╭─ Excerpted text
Premium

LGBTQ+ Activists in Minnesota Seek to Have Murder Case Treated As Hate Crime

AP Photo/Jacquelyn Martin

I've always considered the concept of "hate crimes" to be a cynical distortion of the principle of equal treatment under the law. The very idea, it seems to me, seeks to levy additional punishment based on the fuzzy and indecipherable idea of the perp having bad thoughts while committing a crime, presumable above and beyond the thoughts that would normally lead someone to commit, say, a murder.

"Hate" can't be measured or quantified. It can't reliably be detected. How, then, can it be used when prosecuting a perp or deciding on sentencing? And yet that's precisely what a group of Minnesota LGBTQ+ activists are seeking in a murder case involving a transgender "woman."

Savannah Ryan Williams, 38, was shot in the head at close range last month. Prosecutors this week charged Damarean Kaylon Bible, 25, with second-degree murder. He remains jailed with bail set at $1 million and his next court date set for Jan. 9. His attorney did not immediately return a call seeking comment Friday.

According to the criminal complaint, Bible told police he walked past Williams at a bus shelter near a light-rail station about 5 a.m. on Nov. 29 and that she asked him if he wanted sex. Bible said he began to feel “suspicious” as she performed oral sex on him in a courtyard several blocks away, and that he shot her in the head from just inches away. The complaint says Bible later told his father from jail that he “just murdered someone.” He said he felt sorry for killing her and knew he wasn’t God, but he felt like he “had to do it,” the complaint says.
╰─
╭─ Listing
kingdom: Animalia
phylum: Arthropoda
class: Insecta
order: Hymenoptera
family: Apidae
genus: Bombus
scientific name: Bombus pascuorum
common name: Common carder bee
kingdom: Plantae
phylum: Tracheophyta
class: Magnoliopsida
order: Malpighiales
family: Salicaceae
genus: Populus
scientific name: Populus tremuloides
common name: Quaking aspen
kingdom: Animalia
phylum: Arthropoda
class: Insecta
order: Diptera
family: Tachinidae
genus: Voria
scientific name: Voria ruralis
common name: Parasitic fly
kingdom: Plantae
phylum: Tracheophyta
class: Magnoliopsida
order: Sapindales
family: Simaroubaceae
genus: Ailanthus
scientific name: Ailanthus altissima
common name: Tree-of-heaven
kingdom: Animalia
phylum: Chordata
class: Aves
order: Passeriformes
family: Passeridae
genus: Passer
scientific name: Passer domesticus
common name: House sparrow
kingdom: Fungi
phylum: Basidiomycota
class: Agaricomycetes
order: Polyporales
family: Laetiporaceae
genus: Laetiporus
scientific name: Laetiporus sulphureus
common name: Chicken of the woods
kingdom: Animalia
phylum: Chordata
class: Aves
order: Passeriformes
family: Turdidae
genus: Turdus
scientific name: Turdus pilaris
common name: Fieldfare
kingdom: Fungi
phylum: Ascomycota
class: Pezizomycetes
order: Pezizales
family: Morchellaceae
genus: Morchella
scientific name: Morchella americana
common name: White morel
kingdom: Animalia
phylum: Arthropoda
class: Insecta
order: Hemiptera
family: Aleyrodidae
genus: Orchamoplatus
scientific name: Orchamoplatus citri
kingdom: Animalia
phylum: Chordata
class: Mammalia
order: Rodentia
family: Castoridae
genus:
╰─
Written exercise:
Please state the charge that prosecutors brought against Damarean Kaylon Bible, according to the article.

Correct result:
Second-degree murder.